Le domande aventi ad oggetto diversi e distinti diritti di credito,
benché relativi ad un medesimo rapporto di durata tra le parti, possono
essere proposte in separati processi, ma, ove le suddette pretese
creditorie, oltre a far capo ad un medesimo rapporto tra le stesse parti,
siano anche, in proiezione, inscrivibili nel medesimo ambito oggettivo
di un possibile giudicato o, comunque, fondate sullo stesso fatto
costitutivo, - sì da non poter essere accertate separatamente se non a
costo di una duplicazione di attività istruttoria e di una conseguente
dispersione della conoscenza dell'identica vicenda sostanziale - le
relative domande possono essere formulate in autonomi giudizi solo se
risulti in capo al creditore un interesse oggettivamente valutabile alla
tutela processuale frazionata, e, laddove ne manchi la corrispondente
deduzione, il giudice che intenda farne oggetto di rilievo dovrà indicare
la relativa questione ex art. 183, c.p.c., riservando, se del caso, la
decisione con termine alle parti per il deposito di memorie ex art. 101,
comma 2, c.p.c (Cass. Sez. Un., sentenza 16 febbraio 2017, n. 4090).

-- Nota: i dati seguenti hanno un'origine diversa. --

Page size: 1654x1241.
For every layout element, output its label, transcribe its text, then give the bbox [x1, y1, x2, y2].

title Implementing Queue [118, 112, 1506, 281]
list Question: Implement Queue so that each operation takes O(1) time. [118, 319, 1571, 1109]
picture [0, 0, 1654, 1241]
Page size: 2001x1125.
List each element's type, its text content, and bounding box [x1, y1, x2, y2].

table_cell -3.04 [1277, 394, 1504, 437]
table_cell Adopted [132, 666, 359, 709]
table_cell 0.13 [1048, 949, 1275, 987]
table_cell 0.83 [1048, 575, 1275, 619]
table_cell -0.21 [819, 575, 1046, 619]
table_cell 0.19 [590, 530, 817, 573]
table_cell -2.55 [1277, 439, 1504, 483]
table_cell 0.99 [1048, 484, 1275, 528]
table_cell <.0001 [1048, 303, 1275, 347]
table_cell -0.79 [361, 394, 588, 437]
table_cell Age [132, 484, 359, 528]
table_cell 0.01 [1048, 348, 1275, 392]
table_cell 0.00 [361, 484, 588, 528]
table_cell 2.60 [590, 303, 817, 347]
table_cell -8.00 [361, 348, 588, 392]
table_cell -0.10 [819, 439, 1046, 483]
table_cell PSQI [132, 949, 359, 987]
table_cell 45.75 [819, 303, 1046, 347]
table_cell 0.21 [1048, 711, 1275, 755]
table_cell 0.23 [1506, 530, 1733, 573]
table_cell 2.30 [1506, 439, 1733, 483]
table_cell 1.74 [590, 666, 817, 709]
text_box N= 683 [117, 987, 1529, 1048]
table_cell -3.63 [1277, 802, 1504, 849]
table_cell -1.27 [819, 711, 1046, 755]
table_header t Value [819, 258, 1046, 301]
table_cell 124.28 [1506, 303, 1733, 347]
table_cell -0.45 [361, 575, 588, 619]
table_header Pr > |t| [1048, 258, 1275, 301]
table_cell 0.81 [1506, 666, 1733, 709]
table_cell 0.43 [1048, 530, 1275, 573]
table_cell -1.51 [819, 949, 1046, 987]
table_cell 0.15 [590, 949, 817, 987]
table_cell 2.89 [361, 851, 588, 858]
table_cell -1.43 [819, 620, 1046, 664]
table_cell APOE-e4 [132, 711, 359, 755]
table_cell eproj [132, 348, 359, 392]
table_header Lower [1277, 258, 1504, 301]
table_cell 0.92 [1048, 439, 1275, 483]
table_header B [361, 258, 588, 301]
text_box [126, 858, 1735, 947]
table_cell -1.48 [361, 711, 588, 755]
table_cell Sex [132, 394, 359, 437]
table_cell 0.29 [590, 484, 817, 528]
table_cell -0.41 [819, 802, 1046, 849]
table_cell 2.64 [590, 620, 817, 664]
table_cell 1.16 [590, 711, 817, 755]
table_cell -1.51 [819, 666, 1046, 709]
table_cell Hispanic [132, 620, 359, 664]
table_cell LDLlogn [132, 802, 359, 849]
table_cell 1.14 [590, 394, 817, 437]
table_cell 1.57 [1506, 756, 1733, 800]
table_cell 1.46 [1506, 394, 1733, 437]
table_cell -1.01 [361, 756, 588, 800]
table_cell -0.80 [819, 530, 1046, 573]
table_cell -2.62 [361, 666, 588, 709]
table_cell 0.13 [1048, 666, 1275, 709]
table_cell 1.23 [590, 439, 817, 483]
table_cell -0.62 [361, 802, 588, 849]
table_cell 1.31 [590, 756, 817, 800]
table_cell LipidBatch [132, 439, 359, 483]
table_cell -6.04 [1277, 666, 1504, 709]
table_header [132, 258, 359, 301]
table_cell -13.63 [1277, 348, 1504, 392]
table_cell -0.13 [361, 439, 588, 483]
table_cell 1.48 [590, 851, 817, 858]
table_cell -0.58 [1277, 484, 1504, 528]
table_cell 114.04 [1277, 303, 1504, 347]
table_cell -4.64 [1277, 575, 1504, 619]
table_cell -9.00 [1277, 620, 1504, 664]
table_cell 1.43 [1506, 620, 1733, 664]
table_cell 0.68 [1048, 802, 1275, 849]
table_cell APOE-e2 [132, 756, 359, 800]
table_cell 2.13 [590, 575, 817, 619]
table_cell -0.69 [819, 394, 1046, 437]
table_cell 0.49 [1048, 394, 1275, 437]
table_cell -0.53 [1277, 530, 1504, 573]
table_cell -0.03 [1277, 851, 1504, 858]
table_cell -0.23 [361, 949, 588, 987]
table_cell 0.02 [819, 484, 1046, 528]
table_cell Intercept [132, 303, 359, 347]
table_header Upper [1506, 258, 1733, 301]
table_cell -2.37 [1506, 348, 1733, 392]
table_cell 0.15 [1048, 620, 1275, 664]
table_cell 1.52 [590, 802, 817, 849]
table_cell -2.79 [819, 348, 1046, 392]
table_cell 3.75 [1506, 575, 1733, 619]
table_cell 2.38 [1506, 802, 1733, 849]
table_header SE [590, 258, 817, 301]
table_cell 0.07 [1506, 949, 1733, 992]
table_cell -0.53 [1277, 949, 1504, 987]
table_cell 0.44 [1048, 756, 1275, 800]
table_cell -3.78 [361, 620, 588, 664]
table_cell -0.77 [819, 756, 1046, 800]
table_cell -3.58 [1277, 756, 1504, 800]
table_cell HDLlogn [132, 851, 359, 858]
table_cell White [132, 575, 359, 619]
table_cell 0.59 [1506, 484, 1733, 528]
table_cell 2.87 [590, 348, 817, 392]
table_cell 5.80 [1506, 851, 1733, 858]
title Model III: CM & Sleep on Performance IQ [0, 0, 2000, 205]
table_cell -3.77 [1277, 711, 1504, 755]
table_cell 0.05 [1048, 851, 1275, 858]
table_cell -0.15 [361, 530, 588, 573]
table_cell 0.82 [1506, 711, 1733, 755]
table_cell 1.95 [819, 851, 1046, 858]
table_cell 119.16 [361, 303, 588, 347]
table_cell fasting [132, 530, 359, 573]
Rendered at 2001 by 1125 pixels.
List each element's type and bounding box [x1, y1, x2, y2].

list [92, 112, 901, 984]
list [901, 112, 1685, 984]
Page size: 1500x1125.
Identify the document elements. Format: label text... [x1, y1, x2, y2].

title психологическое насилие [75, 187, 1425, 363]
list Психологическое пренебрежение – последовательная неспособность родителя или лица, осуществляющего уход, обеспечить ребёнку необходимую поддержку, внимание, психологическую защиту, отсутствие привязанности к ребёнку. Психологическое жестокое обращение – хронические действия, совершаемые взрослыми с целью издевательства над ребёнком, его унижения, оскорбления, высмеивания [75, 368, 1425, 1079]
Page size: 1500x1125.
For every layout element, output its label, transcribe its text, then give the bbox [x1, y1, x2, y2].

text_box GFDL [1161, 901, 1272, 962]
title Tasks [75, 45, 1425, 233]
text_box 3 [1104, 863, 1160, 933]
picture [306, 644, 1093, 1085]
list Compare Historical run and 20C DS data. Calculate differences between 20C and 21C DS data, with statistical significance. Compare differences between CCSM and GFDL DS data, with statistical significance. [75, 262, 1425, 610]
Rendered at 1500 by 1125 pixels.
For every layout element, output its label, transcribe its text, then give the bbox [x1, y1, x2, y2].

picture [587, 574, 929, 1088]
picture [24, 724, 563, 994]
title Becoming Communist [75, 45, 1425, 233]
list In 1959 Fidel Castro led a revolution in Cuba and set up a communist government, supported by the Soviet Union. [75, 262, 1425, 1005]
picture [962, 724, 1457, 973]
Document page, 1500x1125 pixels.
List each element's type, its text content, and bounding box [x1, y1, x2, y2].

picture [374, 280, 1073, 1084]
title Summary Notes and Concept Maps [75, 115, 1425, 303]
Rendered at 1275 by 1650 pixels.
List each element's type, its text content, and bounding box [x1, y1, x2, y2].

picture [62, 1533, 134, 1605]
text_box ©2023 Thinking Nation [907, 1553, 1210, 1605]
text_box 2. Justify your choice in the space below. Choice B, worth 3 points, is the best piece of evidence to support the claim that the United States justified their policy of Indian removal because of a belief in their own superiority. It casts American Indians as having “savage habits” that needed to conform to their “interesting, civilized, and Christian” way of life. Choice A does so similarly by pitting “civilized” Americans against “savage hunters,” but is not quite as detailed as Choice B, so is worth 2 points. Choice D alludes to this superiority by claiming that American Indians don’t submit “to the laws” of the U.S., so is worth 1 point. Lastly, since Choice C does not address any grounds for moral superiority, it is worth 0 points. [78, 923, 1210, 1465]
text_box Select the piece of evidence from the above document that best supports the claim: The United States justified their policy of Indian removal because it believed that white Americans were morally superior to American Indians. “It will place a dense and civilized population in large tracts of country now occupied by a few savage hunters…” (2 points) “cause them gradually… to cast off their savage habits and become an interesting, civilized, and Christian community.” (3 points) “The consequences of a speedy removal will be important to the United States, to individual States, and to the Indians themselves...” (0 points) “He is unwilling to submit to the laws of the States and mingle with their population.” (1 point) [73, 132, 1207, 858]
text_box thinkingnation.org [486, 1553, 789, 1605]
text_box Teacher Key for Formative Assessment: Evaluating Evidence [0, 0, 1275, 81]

Nel caso in esame si è fuori dalla portata della citata pronuncia
perché le domande di restituzione avanzate dalla
società contro l'avvocato non solo non fanno capo ad un medesimo
rapporto tra le stesse parti, ma non sono neppure, in proiezione,
inscrivibili nel medesimo ambito oggettivo di un possibile giudicato o,
comunque, fondate sullo stesso fatto costitutivo perché, come rilevato
dal Tribunale, "i titoli in forza dei quali le somme erano versate
dall'appellante all'appellato sono diversi e sono rappresentati dalle
plurime e diverse sentenze del giudice di pace e che solo con la riforma
delle predette sentenze del giudice di pace [...] è sorto il diritto della
società appellante [...] alla restituzione delle somme".